How will my grandchildren support themselves when they reach employment age? What kind of personal economic future should we be prepping for? We tend to hear only about how robots will put McDonalds employees out of a job, but what about all these other high-paying, “career” types of jobs currently done by so many  people?

Many will argue that other jobs will take their place just as former buggy-whip makers went on to work on the assembly lines at Ford making Model-Ts. AI will artificially and exponentially increase the “population” of workers so I’m not convinced the Model-T analogy will pan out. What do my grandchildren have to look forward to and plan for?

As JWR mentioned in his article on AI, on a personal level one of the most important things we can do is to help our children grandchildren (and other young people we come in contact with) be aware of these things and to more or less try to predict the future of where AI is headed and plan for it, in terms of education.

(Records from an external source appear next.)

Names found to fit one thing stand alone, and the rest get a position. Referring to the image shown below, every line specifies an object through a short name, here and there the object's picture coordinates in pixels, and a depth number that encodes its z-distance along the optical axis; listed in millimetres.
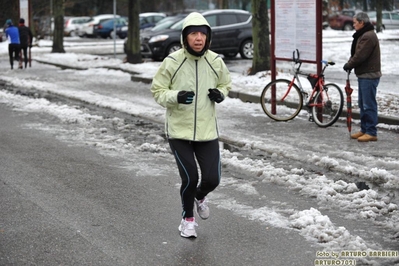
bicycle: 12320
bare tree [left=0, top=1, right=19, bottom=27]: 42506
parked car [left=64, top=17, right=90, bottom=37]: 55381
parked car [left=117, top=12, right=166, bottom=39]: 50825
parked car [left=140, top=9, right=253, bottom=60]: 27359
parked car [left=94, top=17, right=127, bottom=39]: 53156
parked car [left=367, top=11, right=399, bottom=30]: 37238
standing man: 11016
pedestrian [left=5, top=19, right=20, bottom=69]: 26891
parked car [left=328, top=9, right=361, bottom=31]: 52719
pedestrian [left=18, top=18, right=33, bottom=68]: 26938
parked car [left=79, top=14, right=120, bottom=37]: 53812
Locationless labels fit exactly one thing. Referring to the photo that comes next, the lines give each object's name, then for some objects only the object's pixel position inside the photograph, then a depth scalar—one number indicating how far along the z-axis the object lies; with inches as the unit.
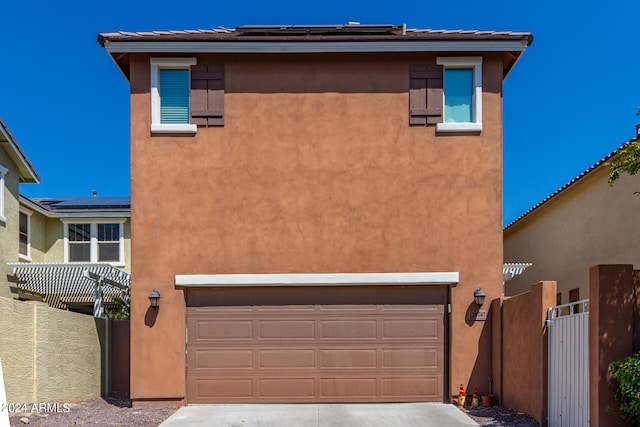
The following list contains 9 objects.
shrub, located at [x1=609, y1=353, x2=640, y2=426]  245.0
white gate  278.5
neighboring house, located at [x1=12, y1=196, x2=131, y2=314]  773.3
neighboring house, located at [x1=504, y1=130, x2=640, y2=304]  482.9
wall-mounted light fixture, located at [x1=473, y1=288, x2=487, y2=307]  408.4
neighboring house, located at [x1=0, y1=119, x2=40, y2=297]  621.9
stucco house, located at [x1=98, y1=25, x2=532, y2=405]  414.3
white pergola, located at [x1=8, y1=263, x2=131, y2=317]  611.2
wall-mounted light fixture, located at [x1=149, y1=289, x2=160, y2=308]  407.5
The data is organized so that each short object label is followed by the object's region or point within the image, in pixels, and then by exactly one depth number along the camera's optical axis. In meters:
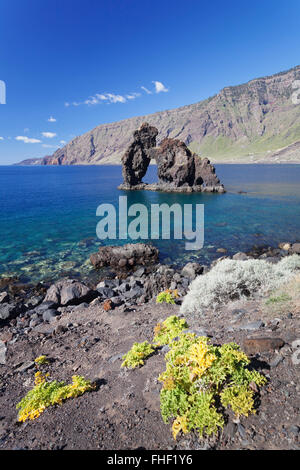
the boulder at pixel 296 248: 23.02
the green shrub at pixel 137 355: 7.08
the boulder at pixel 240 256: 21.21
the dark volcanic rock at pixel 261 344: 6.31
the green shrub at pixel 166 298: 12.88
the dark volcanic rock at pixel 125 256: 21.41
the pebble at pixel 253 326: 7.71
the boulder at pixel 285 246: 23.95
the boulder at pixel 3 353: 9.16
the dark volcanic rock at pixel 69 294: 14.81
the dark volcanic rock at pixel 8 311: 13.43
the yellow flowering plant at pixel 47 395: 5.89
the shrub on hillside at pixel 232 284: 10.61
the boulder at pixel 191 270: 18.09
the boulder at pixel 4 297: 15.72
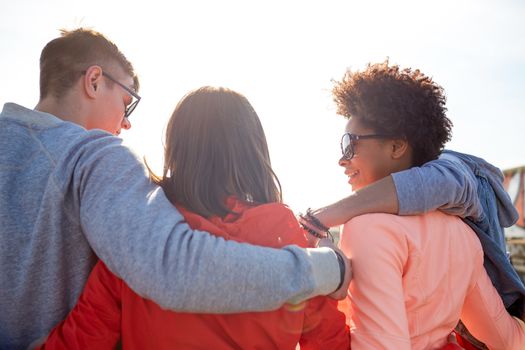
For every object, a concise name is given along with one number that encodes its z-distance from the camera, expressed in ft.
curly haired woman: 5.78
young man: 4.28
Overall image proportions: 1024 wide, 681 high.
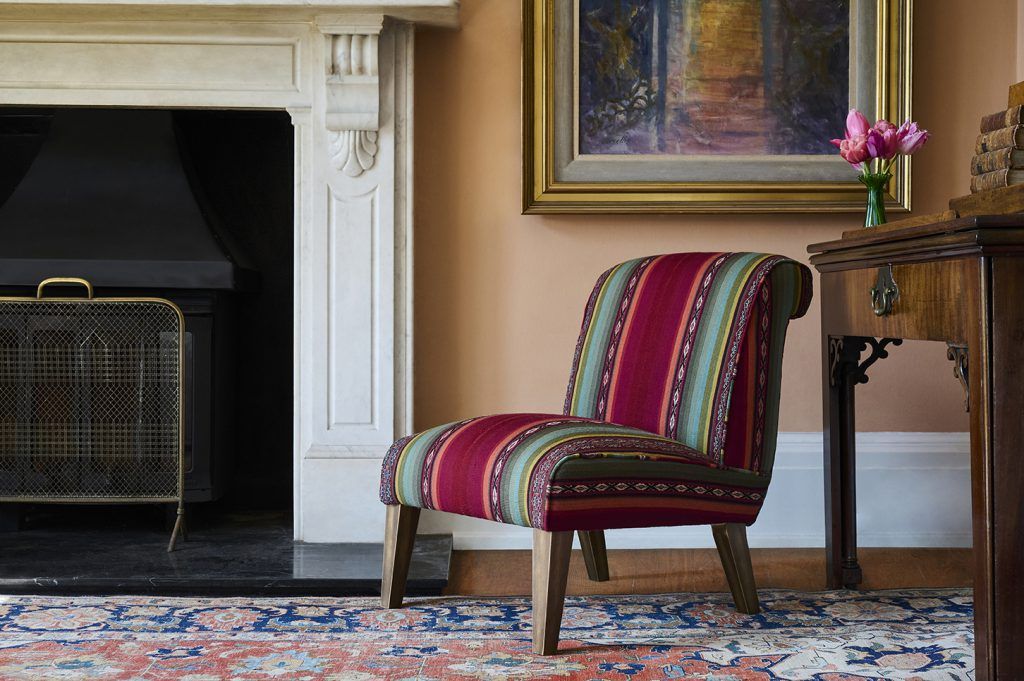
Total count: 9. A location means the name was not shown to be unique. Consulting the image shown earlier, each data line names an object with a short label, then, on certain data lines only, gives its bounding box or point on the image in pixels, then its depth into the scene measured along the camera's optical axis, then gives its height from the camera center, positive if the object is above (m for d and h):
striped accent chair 1.91 -0.16
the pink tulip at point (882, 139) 2.45 +0.54
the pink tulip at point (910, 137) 2.45 +0.54
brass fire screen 2.83 -0.10
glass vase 2.45 +0.40
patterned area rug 1.85 -0.57
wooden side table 1.59 +0.00
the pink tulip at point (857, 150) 2.45 +0.51
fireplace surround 2.92 +0.58
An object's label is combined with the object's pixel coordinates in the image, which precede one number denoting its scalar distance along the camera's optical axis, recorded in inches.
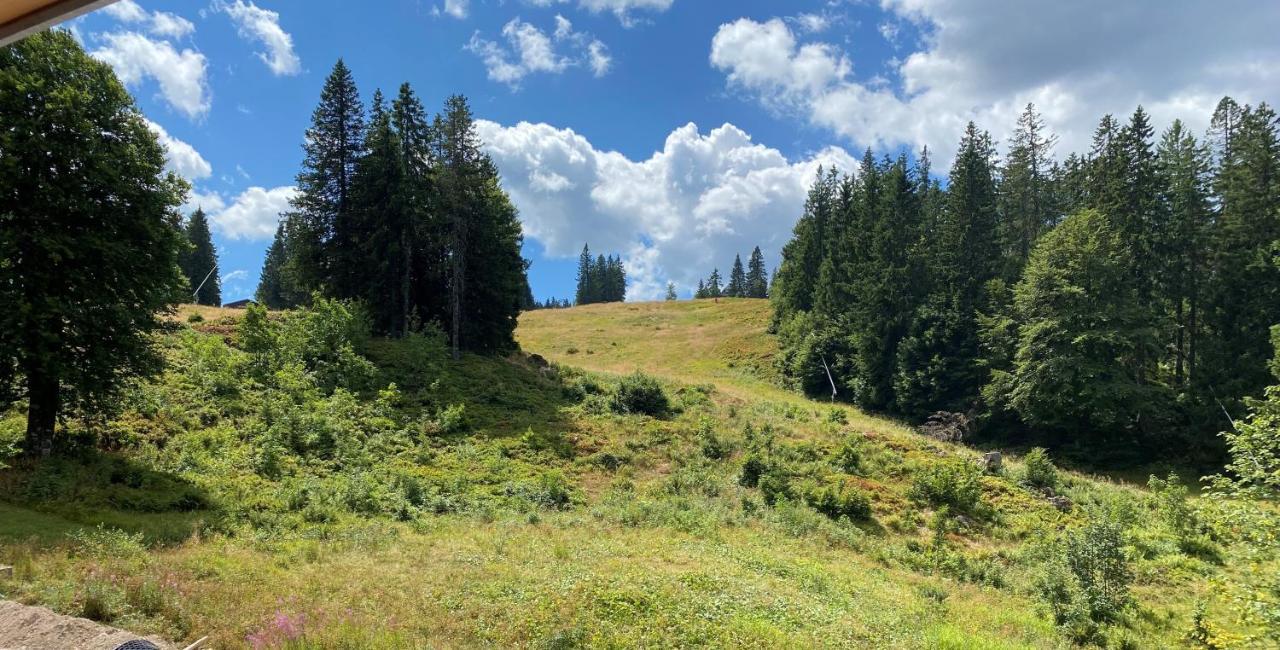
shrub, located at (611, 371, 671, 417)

In his article, JWR wrote:

“As a personal illustration, I should mention that my youngest son is now in his third year at a university here in The American Redoubt, studying for a degree in computer science. His prospects for finding a job when he graduates in 2027 have dropped dramatically since his freshman year. I’m now advising him to pursue a career in software design rather than programming. Otherwise, he’ll be another buggy whip maker.”

It’s hard to even imagine that just in the three short years he’s been in college, how exponentially rapidly AI has progressed to the point where maybe computer programming isn’t a such a great idea anymore. Who could possibly have guessed just a few years ago that something as important as computer programming could become almost obsolete in many ways? Using AI programming tools, one of my daughters was able to design and construct a website for her business when a few months before the only thing she knew about programming was how to spell the word. One more concrete example of why I’m worried about what kinds of occupations will be available when my youngest grandchildren and great-grandchildren reach employment age.

INCREASED LOSS OF PRIVACY

Another AI app my artist daughter showed me during her visit was one which allows you to take a picture of something, anything, and it will tell you what it is, then give you a lot of information about it if you wish. You can take a photo of a salamander and it will identify it for you, tell you the common name, the Latin genus and species, geographical distribution, and any other possibly thing you would care to know about that salamander.